The tiny park at the end of Louisa Road in Birchgrove will definitely be taken from the community and used as a construction site for the WHT.

Structural damage to adjacent residences due to drilling and blasting is a certainty.

The concrete batching plant, the tunnel casting compound and the materials handling yards at White Bay foreshore operating 24/7, the estimated thousands of heavy truck movements along Victoria Road and through White Bay, paint a sorry picture…

The following quote is replete with a biting irony, especially so if you recognise the author:

‘I do not believe that the real life of this nation is to be found either in great luxury hotels and the petty gossip of so-called fashionable suburbs, or in the officialdom of organised masses.

It is to be found in the homes of people who are nameless and unadvertised, and who, whatever their individual religious conviction or dogma, see in their children their greatest contribution to the immortality of their race.

The home is the foundation of sanity and sobriety; it is the indispensable condition of continuity; its health determines the health of society as a whole.

The material home represents the concrete expression of the habits of frugality and saving “for a home of our own”.

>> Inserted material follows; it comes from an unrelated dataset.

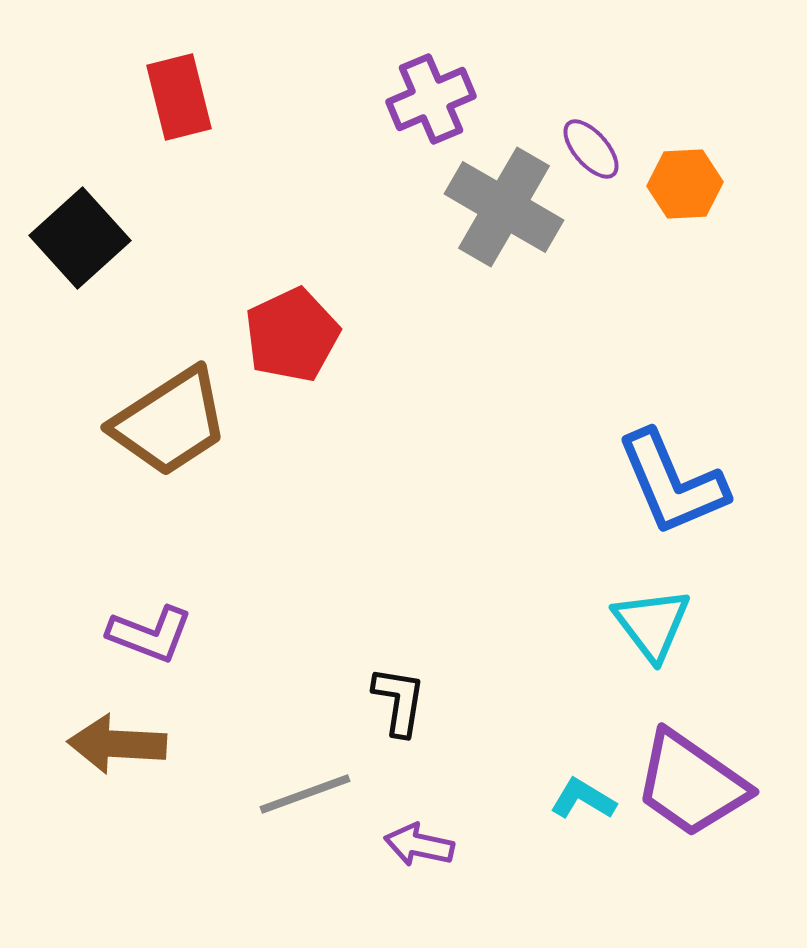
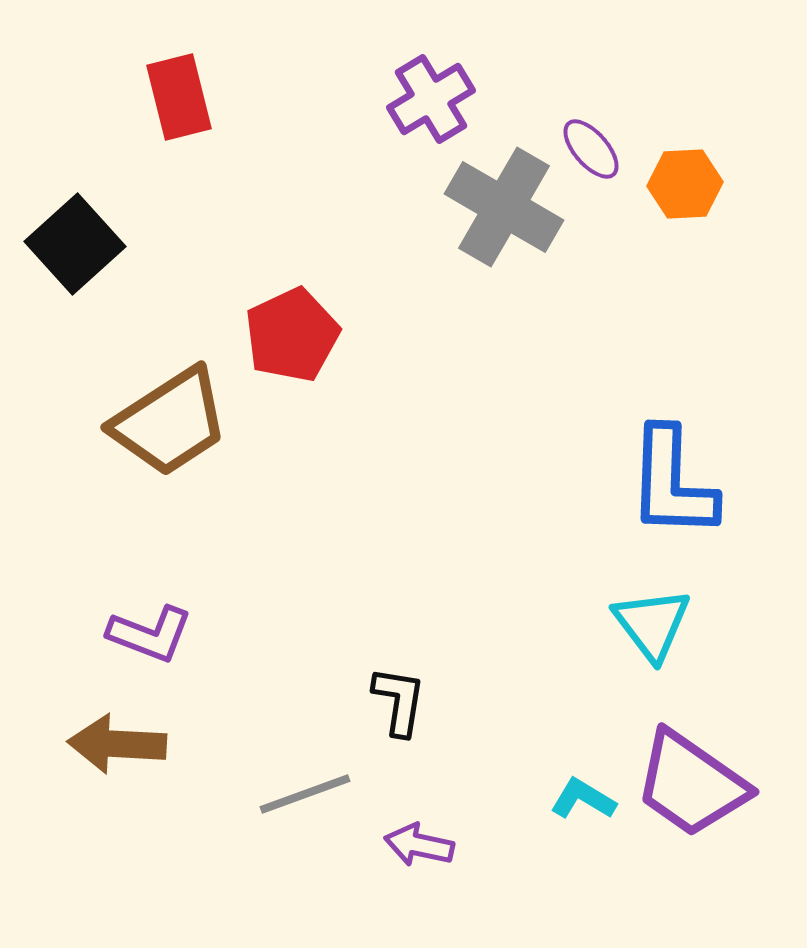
purple cross: rotated 8 degrees counterclockwise
black square: moved 5 px left, 6 px down
blue L-shape: rotated 25 degrees clockwise
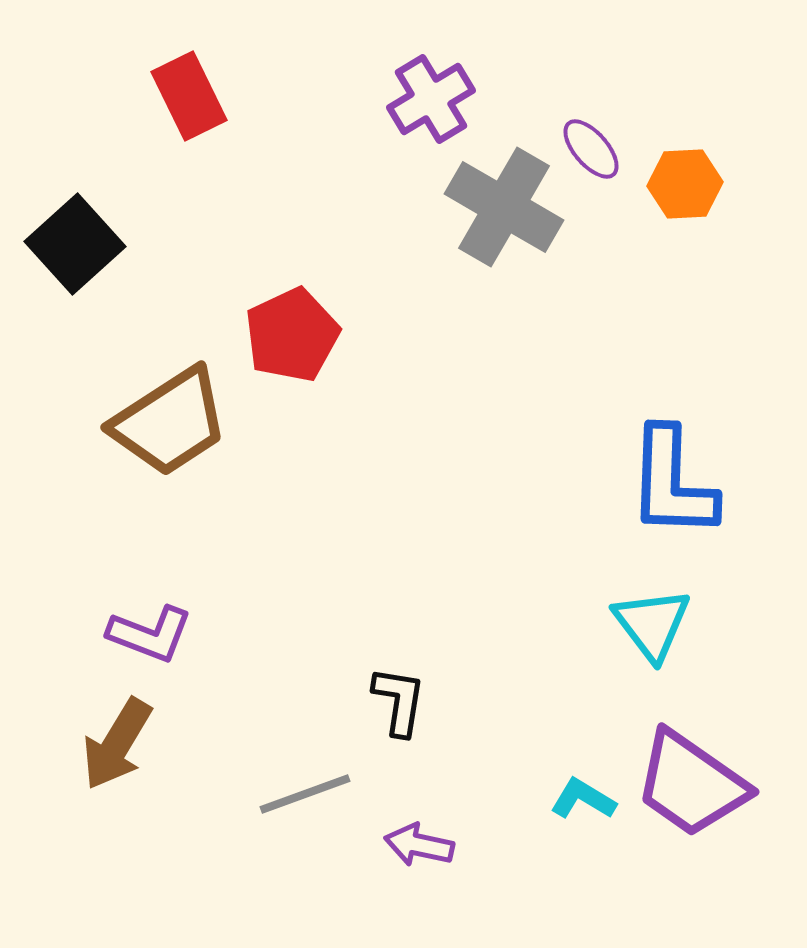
red rectangle: moved 10 px right, 1 px up; rotated 12 degrees counterclockwise
brown arrow: rotated 62 degrees counterclockwise
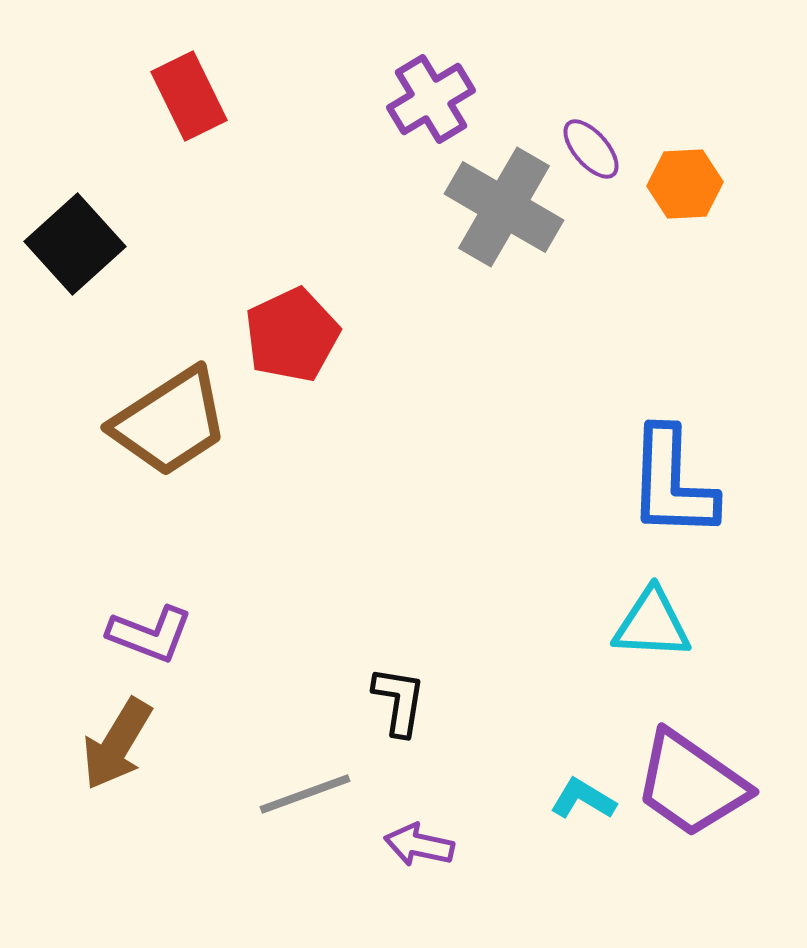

One of the best instincts in us is that which induces us to have one little piece of earth with a house and a garden which is ours: to which we can withdraw, in which we can be among our friends, into which no stranger may come against our will.

This leads on to the conclusion that he who seeks to violate that law must be repelled and defeated.’

Recognise the author? One who is held in high esteem by Glad the Impaler and her band of likeminded apparatchiks?

Robert Gordon Menzies. Post-war Liberal Prime Minister. Now deceased.

‘He who seeks to violate that law must be repelled and defeated’.

Take heed Glad. We’re coming for you!